During this session, we will examine the true abilities and gaps of AI, as delineated in Charles’ co-authored book on Artificial Intelligence in Education, and discuss whether and when these might be resolved in ethical ways.  Armed with that view, we will then address how advances in AI impact education at three levels:

  • Curriculum – What we teach for employability
  • Instruction – Intelligent Tutoring Systems may be overblown, but narrow slices are possible (e.g., foreign language acquisition)
  • Assessments – analytics are a clear fit, but it is mostly data science techniques; we need to define what AI is in this context, above and beyond algorithmic techniques and basic adaptiveness.

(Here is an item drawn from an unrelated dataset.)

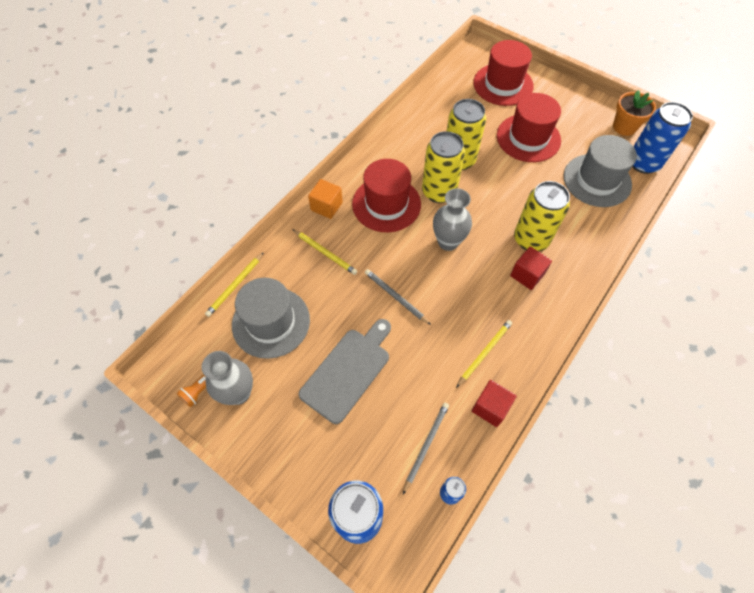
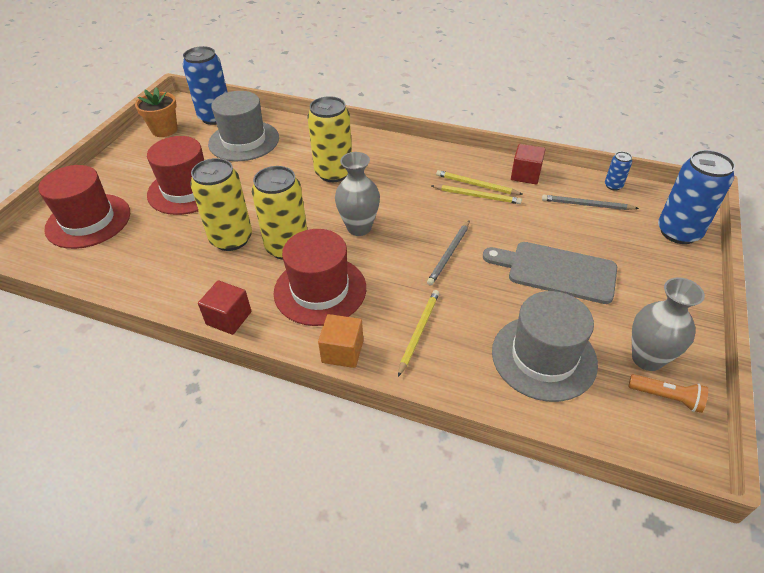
camera: 105 degrees left, 15 degrees down
(235, 285) = (516, 417): yellow pencil -> yellow pencil (477, 196)
(527, 275) = (378, 170): red cube -> red cube (229, 318)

Another impact of AI on education is changing what capabilities educators should cultivate and what students need to learn for their future occupation. Over the next two decades, our partnership with computers in accomplishing work roles will typically involve intelligence augmentation—an interweaving of human judgment with machine reckoning— even though a few human jobs will instead be done completely by AI. For instance, AI designed to support the work of teachers might use metrics like how much time students spent on an activity, the number of questions they answered correctly, and the number of attempts in order to evaluate whether particular students need additional instruction in a topic; AI would provide a recommendation to the teacher. The educator then assesses the validity of this suggestion using a host of data points (e.g., students’ levels of engagement overall, personality, performance in adjacent subjects, well-being) and decides how to best craft additional, engaging instruction for the student. Much as how the word processor enhanced human efficiency, productivity, and capabilities, AI can augment human abilities through reckoning—with potentially a great benefit in which the human-AI partnership is capable of more than either person or machine in isolation.